(Excerpts from a dataset)
#####
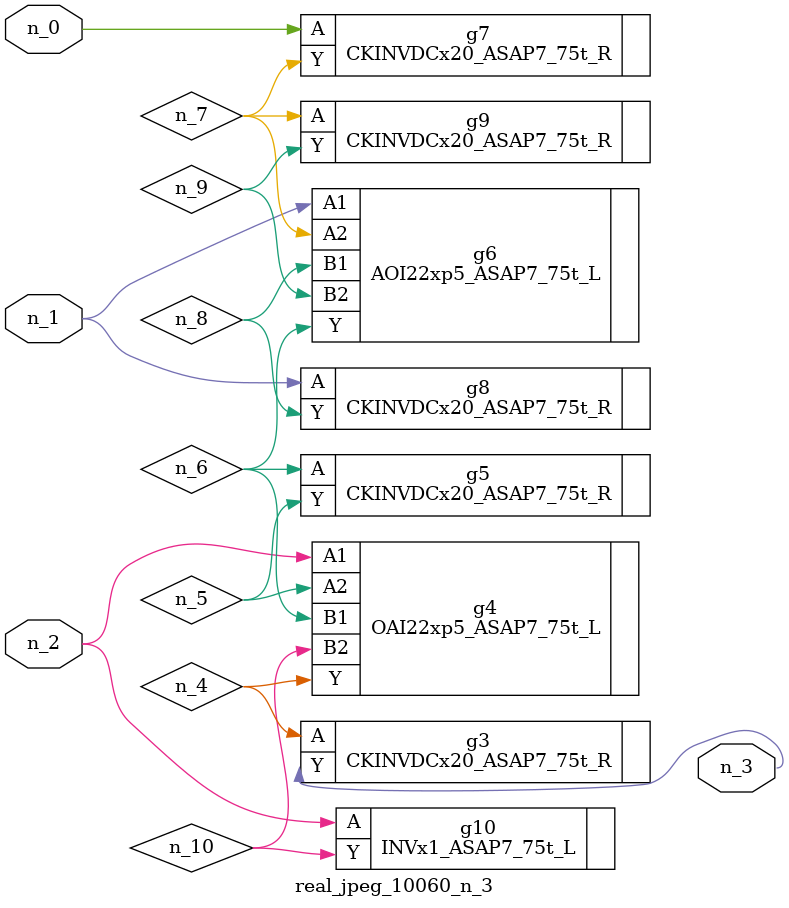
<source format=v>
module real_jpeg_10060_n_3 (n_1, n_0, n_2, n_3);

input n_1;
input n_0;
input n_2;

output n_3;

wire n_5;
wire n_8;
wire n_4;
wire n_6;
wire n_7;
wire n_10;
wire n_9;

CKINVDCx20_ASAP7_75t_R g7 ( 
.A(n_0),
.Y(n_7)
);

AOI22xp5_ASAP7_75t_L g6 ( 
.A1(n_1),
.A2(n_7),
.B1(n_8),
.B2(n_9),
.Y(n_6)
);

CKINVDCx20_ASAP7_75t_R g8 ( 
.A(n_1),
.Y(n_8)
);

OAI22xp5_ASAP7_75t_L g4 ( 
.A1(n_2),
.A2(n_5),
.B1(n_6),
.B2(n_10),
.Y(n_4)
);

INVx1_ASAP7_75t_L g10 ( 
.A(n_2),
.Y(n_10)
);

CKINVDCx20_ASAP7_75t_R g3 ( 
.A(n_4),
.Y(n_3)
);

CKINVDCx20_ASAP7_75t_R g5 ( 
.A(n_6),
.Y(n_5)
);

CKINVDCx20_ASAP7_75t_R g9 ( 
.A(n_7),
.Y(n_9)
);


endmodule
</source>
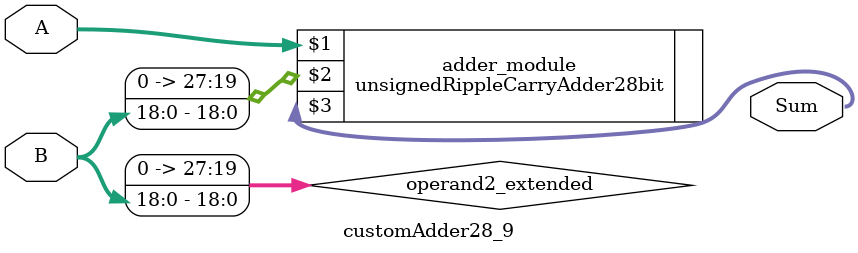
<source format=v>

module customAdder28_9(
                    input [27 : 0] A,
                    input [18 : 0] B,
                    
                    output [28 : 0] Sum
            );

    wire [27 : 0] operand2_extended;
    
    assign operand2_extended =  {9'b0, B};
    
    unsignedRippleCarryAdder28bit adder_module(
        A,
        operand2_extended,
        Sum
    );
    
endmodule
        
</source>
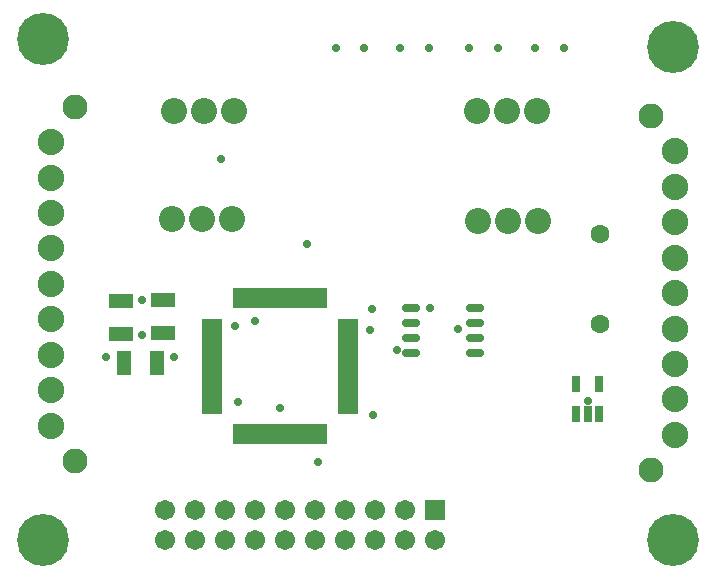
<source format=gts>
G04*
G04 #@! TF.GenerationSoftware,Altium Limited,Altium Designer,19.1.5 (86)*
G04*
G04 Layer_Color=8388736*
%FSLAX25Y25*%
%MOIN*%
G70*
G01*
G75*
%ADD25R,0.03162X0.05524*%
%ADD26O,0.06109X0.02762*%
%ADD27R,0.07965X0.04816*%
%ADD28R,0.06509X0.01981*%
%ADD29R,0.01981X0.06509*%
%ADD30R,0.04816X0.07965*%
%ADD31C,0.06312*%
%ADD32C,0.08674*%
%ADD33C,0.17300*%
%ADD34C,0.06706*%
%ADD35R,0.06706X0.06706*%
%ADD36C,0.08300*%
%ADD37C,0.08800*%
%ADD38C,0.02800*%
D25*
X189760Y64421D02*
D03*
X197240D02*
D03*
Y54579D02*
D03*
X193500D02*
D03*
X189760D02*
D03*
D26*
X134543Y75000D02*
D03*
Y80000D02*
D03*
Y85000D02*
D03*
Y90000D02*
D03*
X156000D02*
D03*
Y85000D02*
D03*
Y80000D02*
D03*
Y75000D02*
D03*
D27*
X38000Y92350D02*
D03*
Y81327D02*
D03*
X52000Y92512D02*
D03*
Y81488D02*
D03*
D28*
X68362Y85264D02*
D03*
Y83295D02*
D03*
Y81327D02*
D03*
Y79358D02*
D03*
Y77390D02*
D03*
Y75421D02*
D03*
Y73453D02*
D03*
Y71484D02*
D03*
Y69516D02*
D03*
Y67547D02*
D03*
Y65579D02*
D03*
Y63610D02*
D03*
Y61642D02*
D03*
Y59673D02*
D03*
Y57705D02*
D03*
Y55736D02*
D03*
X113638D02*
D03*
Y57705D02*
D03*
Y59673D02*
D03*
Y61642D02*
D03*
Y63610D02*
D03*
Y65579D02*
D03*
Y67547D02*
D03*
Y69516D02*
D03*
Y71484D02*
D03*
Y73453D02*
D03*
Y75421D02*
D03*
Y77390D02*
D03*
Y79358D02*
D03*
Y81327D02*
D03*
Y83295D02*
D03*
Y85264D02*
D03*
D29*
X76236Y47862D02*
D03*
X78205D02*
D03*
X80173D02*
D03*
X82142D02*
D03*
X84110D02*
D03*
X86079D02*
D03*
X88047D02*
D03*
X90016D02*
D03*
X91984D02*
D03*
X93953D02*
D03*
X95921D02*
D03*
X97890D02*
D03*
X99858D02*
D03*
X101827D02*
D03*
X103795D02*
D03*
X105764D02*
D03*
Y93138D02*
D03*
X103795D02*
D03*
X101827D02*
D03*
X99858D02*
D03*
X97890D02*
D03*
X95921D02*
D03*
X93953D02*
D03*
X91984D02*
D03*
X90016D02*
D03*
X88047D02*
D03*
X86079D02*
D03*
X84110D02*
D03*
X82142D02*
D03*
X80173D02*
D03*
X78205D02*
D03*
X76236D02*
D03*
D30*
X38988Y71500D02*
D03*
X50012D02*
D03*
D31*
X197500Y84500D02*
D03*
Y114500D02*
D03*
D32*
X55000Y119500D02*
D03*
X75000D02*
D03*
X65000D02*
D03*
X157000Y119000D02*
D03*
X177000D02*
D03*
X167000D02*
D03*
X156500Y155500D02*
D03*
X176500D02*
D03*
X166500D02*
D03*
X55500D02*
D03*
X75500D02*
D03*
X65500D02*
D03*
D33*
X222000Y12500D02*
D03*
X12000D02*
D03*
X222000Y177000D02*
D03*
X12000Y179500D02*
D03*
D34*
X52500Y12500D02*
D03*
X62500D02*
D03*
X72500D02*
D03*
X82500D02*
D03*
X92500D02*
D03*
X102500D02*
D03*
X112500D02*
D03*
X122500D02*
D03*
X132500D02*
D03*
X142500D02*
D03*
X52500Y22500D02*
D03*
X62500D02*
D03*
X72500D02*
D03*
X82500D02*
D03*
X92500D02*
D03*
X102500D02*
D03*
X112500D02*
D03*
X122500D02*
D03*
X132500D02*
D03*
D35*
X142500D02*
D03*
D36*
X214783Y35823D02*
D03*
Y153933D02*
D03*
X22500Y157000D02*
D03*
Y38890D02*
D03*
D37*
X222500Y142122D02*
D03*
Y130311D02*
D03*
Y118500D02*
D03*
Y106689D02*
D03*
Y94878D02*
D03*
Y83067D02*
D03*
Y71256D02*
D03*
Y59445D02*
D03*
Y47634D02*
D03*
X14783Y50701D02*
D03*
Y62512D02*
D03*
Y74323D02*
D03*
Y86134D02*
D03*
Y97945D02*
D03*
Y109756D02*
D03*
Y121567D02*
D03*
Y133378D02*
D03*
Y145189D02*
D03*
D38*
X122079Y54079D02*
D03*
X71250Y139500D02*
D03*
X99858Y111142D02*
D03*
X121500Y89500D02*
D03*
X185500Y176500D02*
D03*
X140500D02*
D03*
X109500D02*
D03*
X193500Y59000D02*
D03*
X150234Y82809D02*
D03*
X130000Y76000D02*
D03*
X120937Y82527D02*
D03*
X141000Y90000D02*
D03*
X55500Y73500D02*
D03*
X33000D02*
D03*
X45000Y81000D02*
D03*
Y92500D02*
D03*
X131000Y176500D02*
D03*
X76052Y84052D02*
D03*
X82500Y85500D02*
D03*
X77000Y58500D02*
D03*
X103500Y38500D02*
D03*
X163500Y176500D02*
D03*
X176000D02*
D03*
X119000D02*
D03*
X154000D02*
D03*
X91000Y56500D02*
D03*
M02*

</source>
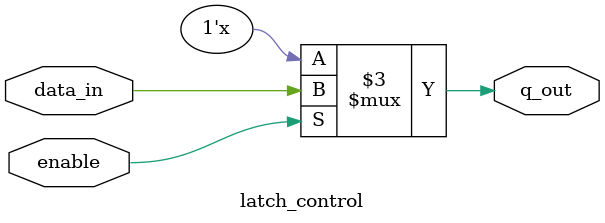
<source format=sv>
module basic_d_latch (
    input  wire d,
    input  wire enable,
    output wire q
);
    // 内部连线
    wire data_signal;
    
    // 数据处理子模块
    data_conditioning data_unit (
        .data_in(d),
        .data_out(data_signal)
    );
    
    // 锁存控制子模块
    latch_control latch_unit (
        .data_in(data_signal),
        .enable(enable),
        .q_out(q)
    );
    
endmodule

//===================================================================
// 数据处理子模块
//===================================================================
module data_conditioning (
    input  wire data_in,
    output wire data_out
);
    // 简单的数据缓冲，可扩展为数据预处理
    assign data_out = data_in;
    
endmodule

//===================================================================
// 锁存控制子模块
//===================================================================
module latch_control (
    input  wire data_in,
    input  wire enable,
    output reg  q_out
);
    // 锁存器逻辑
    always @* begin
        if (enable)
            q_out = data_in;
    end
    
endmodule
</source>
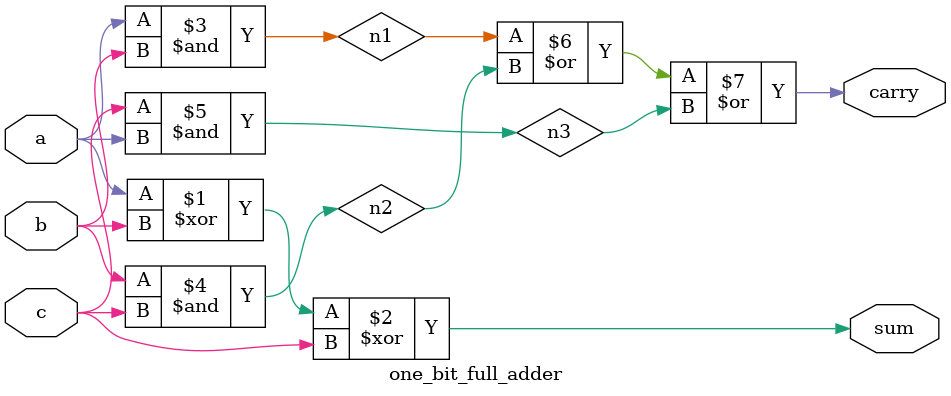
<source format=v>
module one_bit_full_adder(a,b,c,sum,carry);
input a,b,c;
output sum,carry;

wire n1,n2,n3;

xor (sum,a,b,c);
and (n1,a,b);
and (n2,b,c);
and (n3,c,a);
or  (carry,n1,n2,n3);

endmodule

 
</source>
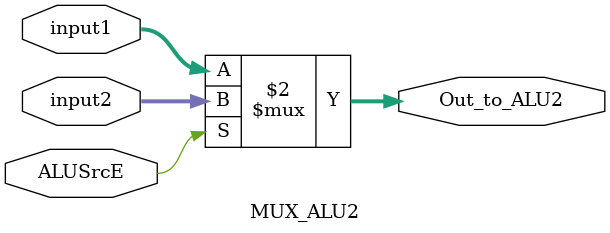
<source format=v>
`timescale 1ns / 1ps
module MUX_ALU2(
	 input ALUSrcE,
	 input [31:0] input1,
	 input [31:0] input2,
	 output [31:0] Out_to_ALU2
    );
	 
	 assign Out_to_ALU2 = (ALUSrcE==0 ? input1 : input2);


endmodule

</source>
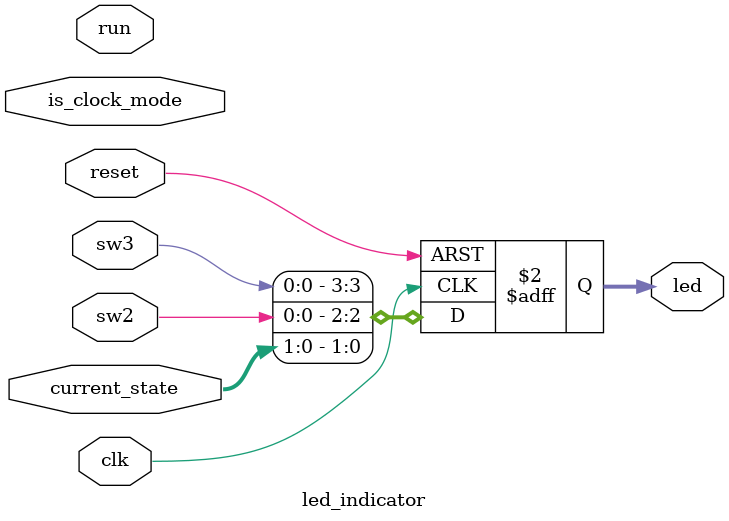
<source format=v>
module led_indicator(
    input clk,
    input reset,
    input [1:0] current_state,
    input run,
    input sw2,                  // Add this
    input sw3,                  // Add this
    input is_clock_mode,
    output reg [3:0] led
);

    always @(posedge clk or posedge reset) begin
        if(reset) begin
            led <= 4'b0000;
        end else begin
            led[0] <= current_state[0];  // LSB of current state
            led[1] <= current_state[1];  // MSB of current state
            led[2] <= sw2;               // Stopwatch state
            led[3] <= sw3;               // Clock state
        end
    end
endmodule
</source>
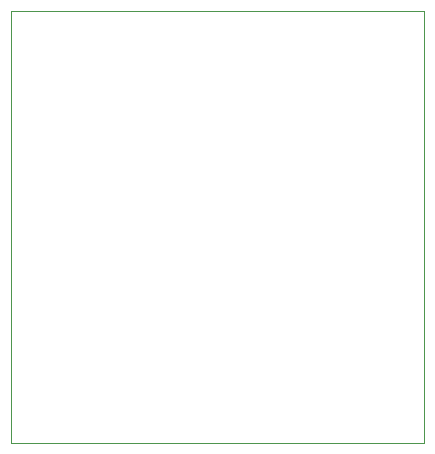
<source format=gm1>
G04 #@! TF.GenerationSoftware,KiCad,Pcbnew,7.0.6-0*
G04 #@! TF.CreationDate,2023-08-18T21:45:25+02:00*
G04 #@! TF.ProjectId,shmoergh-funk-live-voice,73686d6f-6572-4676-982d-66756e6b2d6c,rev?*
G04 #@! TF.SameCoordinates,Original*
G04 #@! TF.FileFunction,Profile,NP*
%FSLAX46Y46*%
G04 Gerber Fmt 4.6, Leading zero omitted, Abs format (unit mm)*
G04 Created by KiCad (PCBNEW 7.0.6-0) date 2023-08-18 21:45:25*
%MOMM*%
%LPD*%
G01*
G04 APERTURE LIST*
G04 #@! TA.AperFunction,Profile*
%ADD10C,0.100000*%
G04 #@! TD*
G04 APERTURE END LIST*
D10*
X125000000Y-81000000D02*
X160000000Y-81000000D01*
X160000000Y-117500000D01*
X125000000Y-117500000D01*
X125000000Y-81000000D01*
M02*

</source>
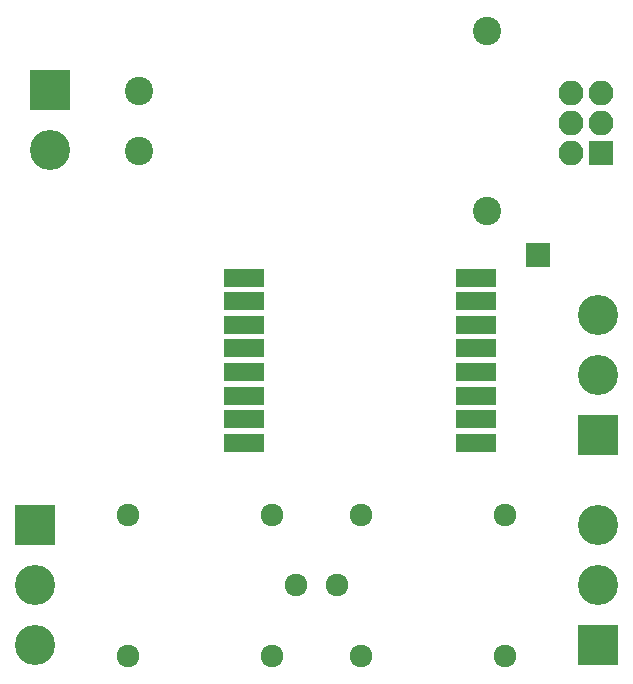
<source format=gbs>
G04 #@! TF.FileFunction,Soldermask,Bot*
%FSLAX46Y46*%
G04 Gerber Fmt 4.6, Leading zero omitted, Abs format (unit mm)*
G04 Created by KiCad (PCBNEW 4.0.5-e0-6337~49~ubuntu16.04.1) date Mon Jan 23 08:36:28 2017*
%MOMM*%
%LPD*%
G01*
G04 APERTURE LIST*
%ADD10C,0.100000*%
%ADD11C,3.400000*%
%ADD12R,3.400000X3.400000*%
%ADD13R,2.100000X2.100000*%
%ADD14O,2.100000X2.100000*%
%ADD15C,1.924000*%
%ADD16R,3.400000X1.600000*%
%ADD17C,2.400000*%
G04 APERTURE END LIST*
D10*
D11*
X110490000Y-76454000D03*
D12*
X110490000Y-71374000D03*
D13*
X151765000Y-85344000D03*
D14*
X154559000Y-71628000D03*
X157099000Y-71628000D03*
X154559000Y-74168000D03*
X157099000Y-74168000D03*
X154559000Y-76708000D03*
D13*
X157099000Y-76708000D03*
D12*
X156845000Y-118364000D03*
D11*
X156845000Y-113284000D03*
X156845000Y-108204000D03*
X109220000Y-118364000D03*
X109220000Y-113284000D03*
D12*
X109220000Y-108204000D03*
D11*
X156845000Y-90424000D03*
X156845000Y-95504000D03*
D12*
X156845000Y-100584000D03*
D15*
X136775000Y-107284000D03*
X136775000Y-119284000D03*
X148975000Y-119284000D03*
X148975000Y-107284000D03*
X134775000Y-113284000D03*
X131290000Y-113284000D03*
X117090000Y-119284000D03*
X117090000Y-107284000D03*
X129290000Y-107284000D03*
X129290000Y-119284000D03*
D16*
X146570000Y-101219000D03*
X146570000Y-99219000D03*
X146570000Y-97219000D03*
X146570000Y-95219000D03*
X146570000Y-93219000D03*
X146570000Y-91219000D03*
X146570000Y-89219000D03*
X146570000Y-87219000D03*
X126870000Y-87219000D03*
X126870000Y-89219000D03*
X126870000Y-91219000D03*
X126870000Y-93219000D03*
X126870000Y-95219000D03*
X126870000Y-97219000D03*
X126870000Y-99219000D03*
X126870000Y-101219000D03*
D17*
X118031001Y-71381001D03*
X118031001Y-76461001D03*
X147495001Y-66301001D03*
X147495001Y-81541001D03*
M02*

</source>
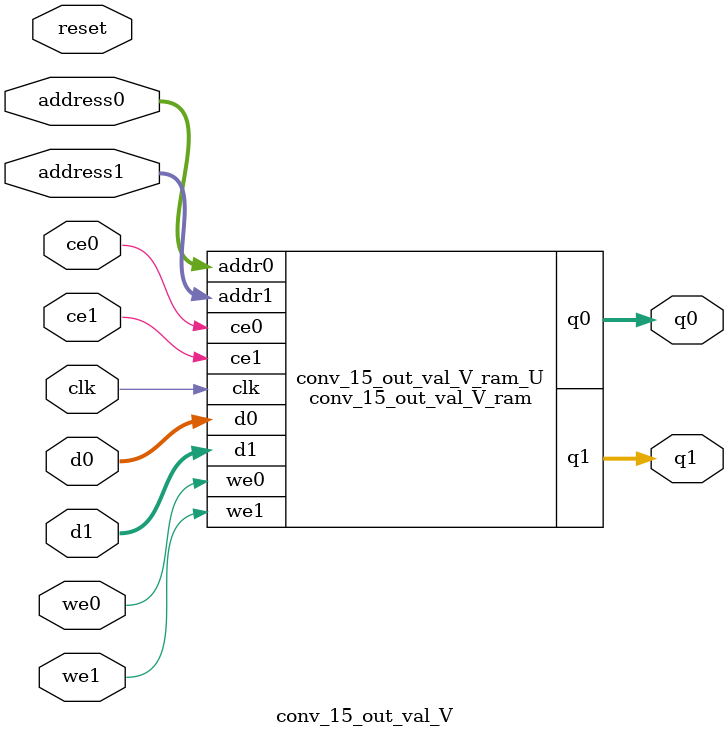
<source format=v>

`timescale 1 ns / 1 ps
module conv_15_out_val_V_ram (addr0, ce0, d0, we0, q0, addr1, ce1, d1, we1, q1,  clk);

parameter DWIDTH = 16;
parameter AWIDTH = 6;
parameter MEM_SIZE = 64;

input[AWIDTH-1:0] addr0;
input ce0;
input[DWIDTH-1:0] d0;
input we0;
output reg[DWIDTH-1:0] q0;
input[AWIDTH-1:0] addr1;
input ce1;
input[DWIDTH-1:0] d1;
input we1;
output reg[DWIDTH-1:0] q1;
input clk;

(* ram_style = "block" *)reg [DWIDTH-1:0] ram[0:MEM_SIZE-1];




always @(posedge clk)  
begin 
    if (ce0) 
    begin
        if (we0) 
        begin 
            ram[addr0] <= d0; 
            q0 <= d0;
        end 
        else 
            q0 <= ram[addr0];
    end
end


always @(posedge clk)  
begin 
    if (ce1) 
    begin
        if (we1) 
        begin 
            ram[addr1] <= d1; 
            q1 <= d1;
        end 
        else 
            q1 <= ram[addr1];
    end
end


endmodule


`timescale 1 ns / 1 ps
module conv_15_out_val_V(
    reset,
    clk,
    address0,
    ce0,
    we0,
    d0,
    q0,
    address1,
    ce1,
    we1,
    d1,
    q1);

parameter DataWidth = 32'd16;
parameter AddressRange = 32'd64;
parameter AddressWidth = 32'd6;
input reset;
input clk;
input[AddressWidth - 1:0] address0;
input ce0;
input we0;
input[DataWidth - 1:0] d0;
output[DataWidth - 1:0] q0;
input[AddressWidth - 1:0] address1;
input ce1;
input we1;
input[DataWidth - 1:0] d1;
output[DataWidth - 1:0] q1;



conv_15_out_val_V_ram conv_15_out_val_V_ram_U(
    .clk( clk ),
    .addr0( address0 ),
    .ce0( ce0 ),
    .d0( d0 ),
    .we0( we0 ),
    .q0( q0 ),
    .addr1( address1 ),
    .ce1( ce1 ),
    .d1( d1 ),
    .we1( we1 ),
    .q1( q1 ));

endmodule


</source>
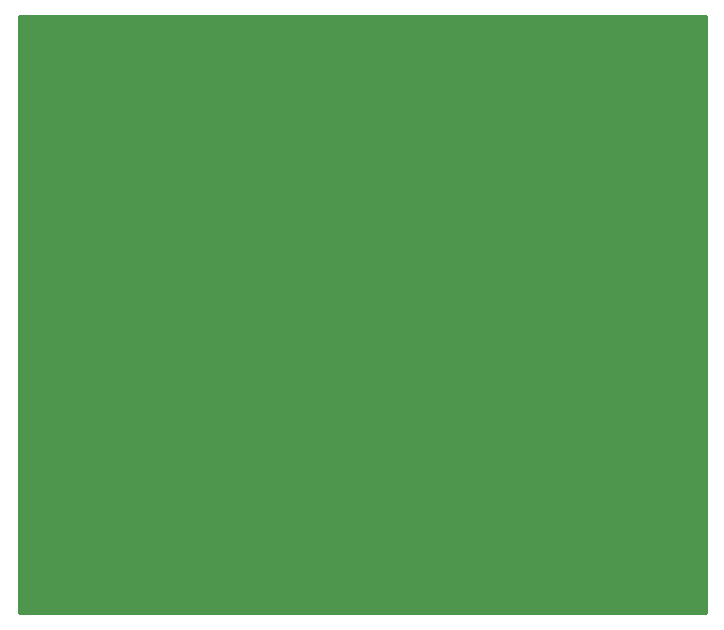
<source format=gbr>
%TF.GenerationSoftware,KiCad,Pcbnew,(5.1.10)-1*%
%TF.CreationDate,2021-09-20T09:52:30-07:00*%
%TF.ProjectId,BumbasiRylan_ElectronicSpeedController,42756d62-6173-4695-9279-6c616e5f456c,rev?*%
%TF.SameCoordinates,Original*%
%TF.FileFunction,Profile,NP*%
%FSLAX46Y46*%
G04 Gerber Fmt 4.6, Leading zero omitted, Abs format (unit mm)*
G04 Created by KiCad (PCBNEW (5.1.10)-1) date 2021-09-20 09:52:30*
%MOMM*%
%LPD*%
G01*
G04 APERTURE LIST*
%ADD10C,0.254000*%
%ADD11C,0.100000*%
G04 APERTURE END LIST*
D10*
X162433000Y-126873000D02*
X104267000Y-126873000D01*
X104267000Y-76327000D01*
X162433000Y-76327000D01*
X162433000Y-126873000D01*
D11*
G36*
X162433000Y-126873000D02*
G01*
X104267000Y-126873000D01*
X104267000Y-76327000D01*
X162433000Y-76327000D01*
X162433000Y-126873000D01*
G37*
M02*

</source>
#####
**Your assignment:** Copy out all the lines of the records that include "always".

**Response to the task:**
    always @* begin
    always @(posedge clk or posedge reset) begin
always @(posedge clk)  
always @(posedge clk)  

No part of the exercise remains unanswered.